> Фрагмент текста:
# # # # # # #
Современницы о Маяковском - Василий Катанян 7 стр.


Гостиница "Истрия", где останавливался Маяковский, изнутри похожа на башню: узкая лестничная клетка с узкой лестницей, пятью лестничными площадками без коридоров; вокруг каждой площадки - пять одностворчатых дверей, за ними - по маленькой комнате. Все комнаты в резко-полосатых, как матрацы, обоях, в каждой - двуспальная железная кровать, ночной столик, столик у окна, два стула, зеркальный шкаф, умывальник с горячей водой, на полу потертый желтый бобрик с разводами. Из людей известных там в то время жили: художник-дадаист Пикабияс женой, художник Марсель Дюшан, сюрреалист-фотограф американец Ман Рей со знаменитой в Париже девушкой, бывшей моделью, по имени Кики и т. д.
# # # # # # #
> Исходные данные:

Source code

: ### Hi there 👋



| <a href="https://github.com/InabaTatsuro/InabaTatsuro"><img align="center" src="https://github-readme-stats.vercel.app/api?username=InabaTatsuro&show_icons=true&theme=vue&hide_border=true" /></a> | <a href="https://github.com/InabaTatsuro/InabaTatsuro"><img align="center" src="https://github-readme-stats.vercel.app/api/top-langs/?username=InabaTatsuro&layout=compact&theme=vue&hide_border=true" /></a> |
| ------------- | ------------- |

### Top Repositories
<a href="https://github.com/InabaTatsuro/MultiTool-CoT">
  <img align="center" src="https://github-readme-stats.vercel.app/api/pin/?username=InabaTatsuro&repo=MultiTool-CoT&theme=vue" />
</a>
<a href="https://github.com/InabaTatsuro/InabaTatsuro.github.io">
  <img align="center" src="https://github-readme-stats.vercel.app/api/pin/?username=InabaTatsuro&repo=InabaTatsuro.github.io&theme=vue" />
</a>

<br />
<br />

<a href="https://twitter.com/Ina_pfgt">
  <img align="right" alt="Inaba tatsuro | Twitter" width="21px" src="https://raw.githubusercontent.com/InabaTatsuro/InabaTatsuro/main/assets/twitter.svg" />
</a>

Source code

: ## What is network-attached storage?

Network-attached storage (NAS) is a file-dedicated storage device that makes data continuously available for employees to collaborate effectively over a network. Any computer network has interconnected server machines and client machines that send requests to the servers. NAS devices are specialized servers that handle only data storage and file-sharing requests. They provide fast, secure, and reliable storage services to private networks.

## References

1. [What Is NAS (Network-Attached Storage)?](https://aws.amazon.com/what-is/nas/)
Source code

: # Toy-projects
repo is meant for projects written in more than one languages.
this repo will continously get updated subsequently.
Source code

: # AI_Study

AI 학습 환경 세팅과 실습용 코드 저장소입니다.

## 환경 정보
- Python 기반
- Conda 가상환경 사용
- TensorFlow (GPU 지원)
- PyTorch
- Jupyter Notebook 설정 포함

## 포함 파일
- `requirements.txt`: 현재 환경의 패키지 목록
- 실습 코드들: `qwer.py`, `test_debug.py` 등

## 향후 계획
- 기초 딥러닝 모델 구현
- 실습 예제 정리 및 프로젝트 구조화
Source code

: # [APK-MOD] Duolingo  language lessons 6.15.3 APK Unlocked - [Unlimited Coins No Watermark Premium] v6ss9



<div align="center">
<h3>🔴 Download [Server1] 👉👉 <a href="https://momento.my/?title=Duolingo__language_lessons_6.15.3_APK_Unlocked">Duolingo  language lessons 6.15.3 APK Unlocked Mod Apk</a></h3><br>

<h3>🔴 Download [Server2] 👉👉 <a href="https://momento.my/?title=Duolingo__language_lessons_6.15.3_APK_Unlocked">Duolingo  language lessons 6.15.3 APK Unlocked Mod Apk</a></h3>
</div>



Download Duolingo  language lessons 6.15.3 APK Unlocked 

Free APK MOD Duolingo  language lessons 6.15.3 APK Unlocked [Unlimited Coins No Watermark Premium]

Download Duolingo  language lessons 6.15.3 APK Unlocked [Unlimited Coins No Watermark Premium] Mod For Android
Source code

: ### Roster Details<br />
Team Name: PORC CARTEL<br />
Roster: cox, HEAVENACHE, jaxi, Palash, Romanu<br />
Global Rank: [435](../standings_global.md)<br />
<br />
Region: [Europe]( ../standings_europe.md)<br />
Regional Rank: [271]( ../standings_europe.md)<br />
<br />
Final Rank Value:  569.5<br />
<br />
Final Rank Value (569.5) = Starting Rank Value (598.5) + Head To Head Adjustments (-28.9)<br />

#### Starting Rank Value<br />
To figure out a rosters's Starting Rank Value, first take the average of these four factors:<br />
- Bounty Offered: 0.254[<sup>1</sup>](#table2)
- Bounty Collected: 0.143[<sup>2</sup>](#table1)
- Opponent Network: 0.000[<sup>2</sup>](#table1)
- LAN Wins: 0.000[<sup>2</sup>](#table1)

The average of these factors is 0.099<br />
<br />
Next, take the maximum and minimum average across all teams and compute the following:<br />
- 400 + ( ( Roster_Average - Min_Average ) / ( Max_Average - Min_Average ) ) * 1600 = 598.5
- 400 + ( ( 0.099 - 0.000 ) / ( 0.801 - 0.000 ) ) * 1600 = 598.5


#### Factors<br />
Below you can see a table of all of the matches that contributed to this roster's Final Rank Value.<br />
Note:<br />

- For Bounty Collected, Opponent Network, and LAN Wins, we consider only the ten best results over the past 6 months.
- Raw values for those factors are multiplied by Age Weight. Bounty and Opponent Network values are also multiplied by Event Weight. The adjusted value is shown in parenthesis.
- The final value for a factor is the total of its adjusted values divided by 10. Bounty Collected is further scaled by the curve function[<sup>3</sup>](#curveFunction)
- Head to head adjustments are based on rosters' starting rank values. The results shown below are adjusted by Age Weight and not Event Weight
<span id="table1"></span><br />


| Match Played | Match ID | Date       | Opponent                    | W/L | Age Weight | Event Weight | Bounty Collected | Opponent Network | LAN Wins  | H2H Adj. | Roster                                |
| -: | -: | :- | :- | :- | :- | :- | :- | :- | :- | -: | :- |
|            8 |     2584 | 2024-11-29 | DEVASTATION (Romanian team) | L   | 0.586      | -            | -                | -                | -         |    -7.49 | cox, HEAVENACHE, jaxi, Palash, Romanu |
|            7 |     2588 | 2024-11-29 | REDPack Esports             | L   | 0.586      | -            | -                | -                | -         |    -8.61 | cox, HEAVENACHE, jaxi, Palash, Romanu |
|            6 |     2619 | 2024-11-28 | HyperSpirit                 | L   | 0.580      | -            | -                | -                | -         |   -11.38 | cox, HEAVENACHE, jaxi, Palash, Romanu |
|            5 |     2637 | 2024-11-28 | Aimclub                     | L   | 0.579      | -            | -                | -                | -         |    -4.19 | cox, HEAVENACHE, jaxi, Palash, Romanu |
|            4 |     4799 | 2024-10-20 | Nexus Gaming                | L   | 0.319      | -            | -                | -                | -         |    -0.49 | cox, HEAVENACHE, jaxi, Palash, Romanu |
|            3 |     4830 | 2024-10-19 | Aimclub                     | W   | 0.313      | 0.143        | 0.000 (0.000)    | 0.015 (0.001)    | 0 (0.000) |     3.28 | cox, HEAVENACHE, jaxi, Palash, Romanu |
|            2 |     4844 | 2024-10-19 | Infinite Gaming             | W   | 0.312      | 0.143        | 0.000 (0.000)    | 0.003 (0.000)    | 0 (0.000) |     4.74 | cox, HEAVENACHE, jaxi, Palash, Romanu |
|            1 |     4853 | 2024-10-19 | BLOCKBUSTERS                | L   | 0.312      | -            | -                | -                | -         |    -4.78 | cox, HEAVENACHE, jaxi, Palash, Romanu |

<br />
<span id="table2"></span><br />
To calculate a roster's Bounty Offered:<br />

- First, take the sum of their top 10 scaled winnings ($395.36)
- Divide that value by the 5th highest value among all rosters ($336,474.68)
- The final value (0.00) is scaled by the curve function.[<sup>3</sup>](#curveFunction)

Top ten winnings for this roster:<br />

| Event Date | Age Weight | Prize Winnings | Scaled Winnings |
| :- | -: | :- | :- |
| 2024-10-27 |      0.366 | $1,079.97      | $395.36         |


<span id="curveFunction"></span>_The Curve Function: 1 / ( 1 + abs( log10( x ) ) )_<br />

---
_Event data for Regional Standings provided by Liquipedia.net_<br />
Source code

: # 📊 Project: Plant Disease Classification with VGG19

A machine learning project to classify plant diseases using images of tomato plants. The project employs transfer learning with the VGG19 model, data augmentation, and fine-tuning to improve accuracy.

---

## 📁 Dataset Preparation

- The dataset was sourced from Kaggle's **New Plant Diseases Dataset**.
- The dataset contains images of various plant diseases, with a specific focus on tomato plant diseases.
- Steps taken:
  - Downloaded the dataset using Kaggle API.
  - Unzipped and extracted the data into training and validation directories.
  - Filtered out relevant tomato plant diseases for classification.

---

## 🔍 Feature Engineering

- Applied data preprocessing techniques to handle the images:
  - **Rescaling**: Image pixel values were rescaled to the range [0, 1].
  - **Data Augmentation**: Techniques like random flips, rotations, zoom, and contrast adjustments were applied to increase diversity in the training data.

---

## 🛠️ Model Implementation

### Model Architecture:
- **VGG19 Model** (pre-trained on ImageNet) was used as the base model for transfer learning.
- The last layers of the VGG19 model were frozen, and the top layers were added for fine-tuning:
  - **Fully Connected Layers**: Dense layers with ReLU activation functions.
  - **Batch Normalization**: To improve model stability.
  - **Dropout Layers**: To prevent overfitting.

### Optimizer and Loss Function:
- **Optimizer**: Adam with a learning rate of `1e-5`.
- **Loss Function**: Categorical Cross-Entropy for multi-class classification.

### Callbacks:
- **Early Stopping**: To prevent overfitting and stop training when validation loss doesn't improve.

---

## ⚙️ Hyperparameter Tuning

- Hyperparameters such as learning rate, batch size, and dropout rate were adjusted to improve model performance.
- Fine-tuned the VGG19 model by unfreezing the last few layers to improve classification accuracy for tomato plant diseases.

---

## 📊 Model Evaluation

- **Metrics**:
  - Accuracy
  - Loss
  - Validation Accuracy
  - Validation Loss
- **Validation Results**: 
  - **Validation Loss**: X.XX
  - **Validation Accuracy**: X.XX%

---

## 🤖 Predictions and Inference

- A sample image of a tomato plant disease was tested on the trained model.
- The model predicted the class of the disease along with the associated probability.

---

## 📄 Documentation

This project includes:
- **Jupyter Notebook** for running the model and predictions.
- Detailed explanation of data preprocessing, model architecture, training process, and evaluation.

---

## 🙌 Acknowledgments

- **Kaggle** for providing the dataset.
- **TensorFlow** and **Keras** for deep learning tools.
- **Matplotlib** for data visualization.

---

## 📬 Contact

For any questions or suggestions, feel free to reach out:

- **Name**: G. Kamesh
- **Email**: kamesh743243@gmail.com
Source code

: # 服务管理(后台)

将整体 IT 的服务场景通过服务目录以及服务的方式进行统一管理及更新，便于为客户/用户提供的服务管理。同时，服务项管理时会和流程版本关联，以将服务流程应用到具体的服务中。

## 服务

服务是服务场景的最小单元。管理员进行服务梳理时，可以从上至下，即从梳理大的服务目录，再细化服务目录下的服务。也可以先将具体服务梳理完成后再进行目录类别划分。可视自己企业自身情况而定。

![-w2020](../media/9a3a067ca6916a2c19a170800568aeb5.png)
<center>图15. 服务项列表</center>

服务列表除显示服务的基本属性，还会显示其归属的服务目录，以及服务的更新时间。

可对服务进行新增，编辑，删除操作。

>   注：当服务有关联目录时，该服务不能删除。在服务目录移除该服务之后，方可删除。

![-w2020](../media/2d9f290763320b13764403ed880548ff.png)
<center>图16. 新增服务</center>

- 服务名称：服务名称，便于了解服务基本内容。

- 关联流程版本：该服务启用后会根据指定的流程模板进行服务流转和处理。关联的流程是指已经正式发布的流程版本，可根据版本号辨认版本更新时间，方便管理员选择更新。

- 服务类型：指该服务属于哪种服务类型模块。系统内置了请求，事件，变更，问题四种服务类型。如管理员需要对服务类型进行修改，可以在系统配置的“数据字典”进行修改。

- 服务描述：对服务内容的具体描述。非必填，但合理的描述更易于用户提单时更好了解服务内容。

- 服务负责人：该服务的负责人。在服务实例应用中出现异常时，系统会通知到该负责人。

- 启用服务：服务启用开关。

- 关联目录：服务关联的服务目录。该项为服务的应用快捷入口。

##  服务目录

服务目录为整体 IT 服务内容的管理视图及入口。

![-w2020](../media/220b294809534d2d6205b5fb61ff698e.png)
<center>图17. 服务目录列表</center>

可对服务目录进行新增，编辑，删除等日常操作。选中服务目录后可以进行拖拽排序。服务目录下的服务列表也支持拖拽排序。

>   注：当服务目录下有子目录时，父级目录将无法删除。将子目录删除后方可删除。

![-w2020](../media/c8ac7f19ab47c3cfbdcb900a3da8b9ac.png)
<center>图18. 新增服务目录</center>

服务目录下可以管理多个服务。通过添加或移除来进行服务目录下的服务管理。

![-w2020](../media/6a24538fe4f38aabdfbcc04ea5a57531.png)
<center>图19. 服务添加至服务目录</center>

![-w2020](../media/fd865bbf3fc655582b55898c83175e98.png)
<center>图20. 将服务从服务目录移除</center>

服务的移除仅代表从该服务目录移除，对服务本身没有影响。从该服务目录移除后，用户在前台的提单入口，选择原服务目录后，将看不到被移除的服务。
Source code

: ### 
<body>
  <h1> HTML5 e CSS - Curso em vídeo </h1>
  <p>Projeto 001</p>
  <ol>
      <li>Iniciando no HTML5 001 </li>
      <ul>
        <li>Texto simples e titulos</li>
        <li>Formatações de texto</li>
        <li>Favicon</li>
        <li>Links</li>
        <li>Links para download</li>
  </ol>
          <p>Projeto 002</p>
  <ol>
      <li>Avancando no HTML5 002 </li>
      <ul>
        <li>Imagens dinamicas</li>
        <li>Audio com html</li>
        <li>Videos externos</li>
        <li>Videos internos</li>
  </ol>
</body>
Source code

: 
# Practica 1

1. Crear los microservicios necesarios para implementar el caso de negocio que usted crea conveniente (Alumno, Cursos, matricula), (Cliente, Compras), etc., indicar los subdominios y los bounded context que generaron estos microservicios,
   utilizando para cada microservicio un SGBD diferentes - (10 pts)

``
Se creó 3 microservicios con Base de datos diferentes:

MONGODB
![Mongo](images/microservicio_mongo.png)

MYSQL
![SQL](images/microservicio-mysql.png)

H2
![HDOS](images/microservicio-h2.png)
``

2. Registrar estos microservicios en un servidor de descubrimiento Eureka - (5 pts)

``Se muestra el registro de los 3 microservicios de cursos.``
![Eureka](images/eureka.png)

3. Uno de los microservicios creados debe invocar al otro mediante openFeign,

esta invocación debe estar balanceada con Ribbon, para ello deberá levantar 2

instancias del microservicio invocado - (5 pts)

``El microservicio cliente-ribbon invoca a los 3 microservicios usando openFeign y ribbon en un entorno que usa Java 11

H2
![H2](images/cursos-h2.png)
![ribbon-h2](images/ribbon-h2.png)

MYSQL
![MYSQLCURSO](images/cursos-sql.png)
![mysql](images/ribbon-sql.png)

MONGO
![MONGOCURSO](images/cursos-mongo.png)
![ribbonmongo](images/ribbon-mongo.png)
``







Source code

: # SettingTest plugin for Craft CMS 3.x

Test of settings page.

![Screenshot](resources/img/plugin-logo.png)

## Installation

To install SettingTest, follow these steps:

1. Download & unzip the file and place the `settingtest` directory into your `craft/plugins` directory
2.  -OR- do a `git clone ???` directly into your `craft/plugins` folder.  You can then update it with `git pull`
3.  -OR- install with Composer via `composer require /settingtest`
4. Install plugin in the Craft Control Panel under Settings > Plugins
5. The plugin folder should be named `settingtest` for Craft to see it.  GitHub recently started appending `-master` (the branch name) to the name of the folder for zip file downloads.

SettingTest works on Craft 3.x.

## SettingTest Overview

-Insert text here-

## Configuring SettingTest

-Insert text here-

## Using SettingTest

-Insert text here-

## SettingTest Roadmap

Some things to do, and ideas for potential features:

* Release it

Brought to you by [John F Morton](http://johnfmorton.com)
# # # # # # #
> Пункт задания: Перечислите все предметы, которые фрагмент о гостинице «Истрия» называет после слов «в каждой -» и до слов «на полу».

> Готовое решение:
- двуспальная железная кровать
- ночной столик
- столик у окна
- два стула
- зеркальный шкаф
- умывальник с горячей водой